Commentary: USC Demographer
In my study of demographic trends over the last 35 years, most recently as director of the Population Dynamics Resource Group at the Sol Price School of Public Policy at the University of Southern California, I’ve been struck repeatedly by the fact that the narrative surrounding the issue of immigration — particularly Mexican immigration — has stayed essentially the same, while the demographic facts have changed dramatically. In short, those who fear Mexican immigration do so primarily on the basis of trends that are no longer true.
Too often people debate immigration like it is 1990, not 2013, although our current and prospective immigration trends are nothing like the past.
Allow me to explain.
In the 1980s and 1990s, the fears about immigration were as follows: The immigration rate from Mexico is accelerating and is out of control. Mexico’s birth rate being one of the fastest in the world, immigration pressures are likely to continue—or increase—for the foreseeable future. Worse, immigrant workers are not needed and are taking the jobs and reducing the wages that should rightfully be paid to American workers. Ultimately, the story goes, immigrants are a drain on our taxpayers and growing our deficit.
Here’s how the facts have changed.
Immigration accelerated upward in the 1980s and 1990s, but that has now ceased. Overall the annual inflow has been in decline since 2000 in the U.S. and especially in the traditional gateways of New York, Texas, and Miami. The decline began sooner—after 1990—in California and has been especially sharp in Los Angeles County.
Immigration rates
The only traditional gateway through which immigration has continued to increase since 2000 is Florida overall (excluding Miami-Dade) — and the majority of these immigrants are not from Mexico, but the Caribbean and South America. Immigration through the newer gateways of Arizona, Georgia, North Carolina, and the U.S. overall has also slowed since the 1990s and declined since 2005. Moreover, the package of immigration reform legislation debated in Congress is designed to closely monitor flows, guard against sudden, unintended increases, and regulate the inflow to meet labor needs.
An important demographic trend is also guarding against rapid rises in immigration. The birth rate in Mexico has plunged dramatically, reducing out-migration pressures and even foreshadowing a possible labor shortage in Mexico.
The fertility rate in Mexico—the average number of children per female of child-bearing age—has fallen from 6.8 children in 1970 to 3.4 in 1990, to 2.2 in 2010. This is considered very near the replacement rate required for a stable population in the long run. As a result of the falling birth rate, the average Mexican in 1980 was 17 years old; he is now 28. Even more startling is the fact that four out of ten married Mexican women are sterilized. These facts gave rise to an article in the British magazine, The Economist, entitled, “When the niños run out.”

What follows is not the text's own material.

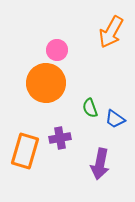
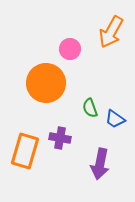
pink circle: moved 13 px right, 1 px up
purple cross: rotated 20 degrees clockwise
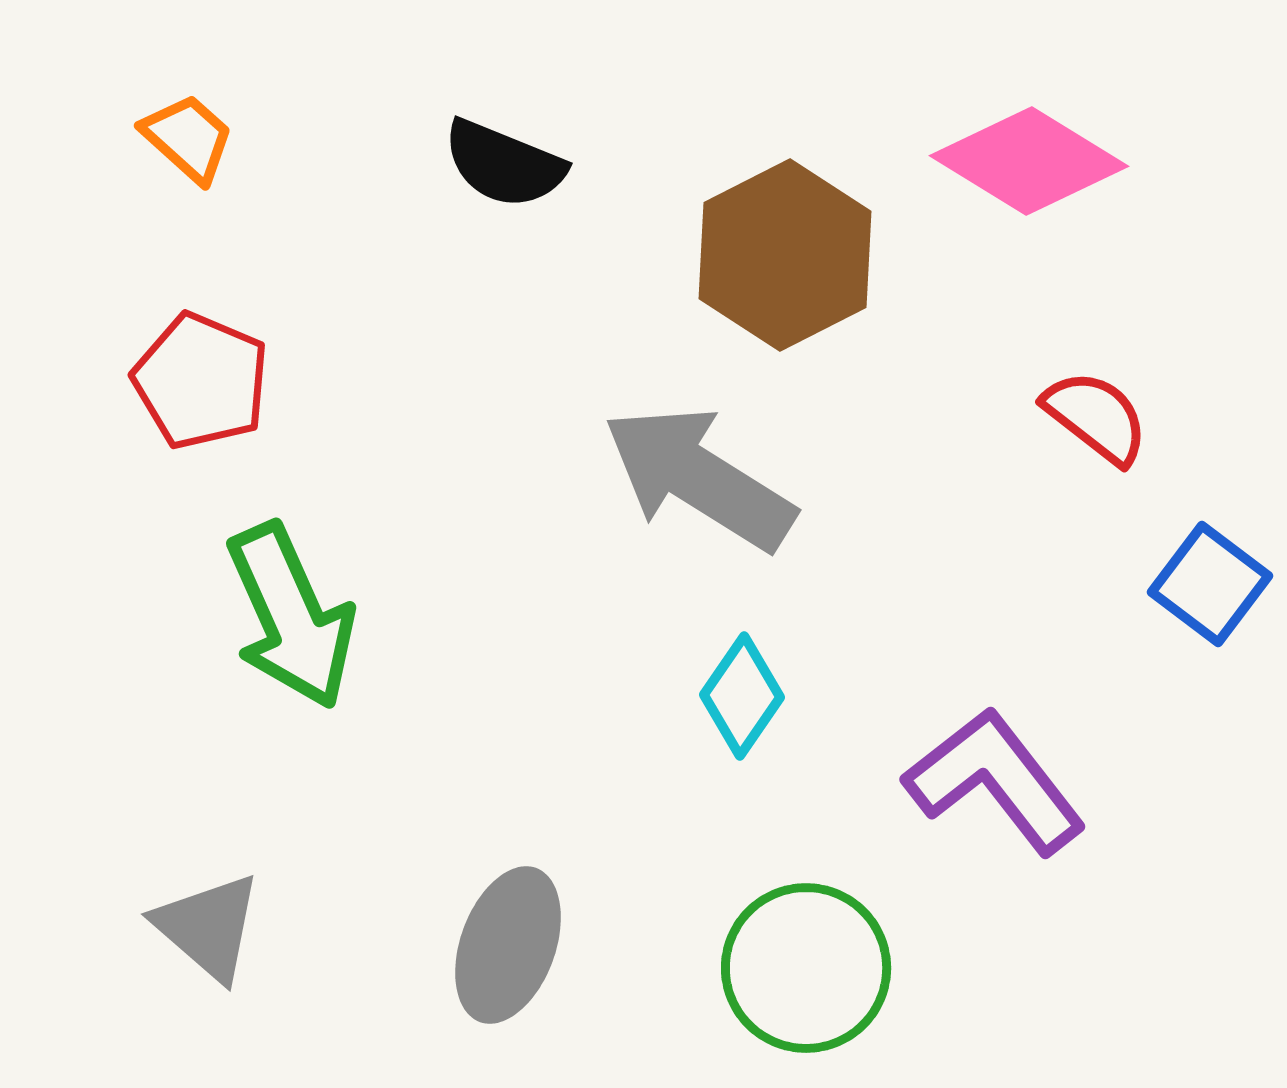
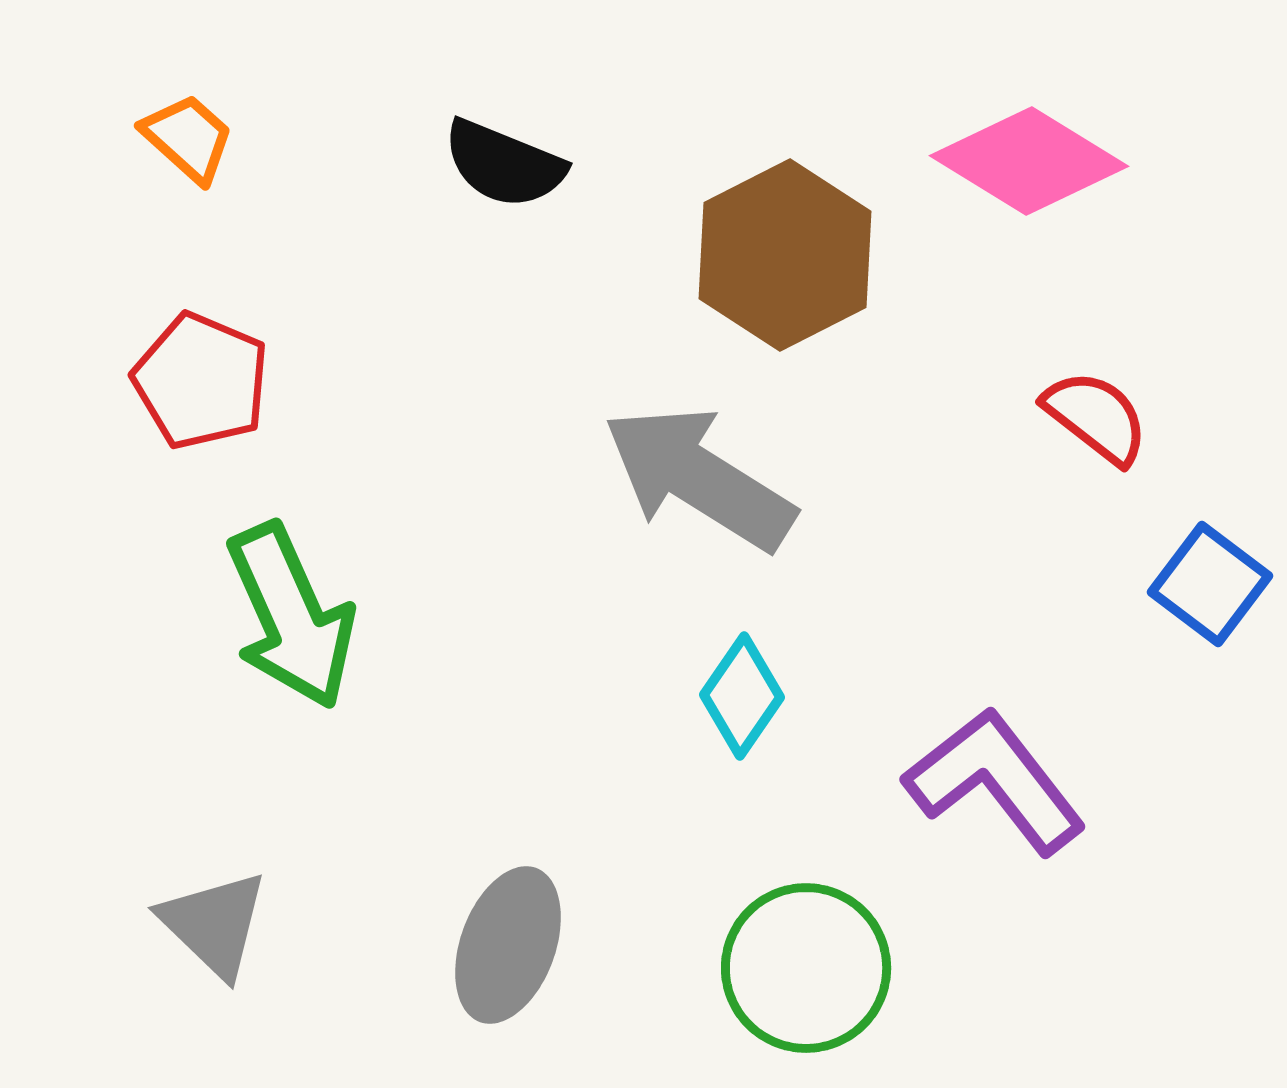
gray triangle: moved 6 px right, 3 px up; rotated 3 degrees clockwise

The upshot is that the super-high Mexican birth rate in 1970 gave rise to the surplus of workers flowing across the border in 1990. The recent decades of falling births in Mexico cannot produce such a surplus again, and in fact this smaller number of workers will be readily absorbed in Mexico.
But they’re not assimilating!
This was another narrative from the 1980s and 1990s that the facts do not support. It is understandable why the myth persists because that is how things may look, but it is an illusion. Here is the simple explanation: when immigration is accelerating in volume, many of the immigrant residents are new. And in new destinations receiving immigration in the U.S., most immigrants are new. Those newcomers don’t sound like they are speaking English (though most are learning it), and many may look poor.
But once immigration levels off or reaches a steady state, two things happen. The previous newcomers become settled and begin to outnumber the newcomers. And those settled immigrants become much more integrated into the U.S. society and economy. Just consider these two numbers:
When Latino immigrants are newly arrived as many as thirty percent are living in poverty and roughly eighteen percent are homeowners. But after they have settled in for two decades, are they still stuck in poverty and are they still shut out of homeownership? No. After twenty years, poverty has fallen to eighteen percent or lower, and homeownership has risen to sixty percent or more. Meanwhile English skills have also risen greatly among parents, and children are one hundred percent fluent.
The record of assimilation is found among the settled immigrants, not the newcomers. That is where the mistaken perception comes from. Today in America more of our immigrants have become settled and so assimilation is rising. We are not in 1990 any more.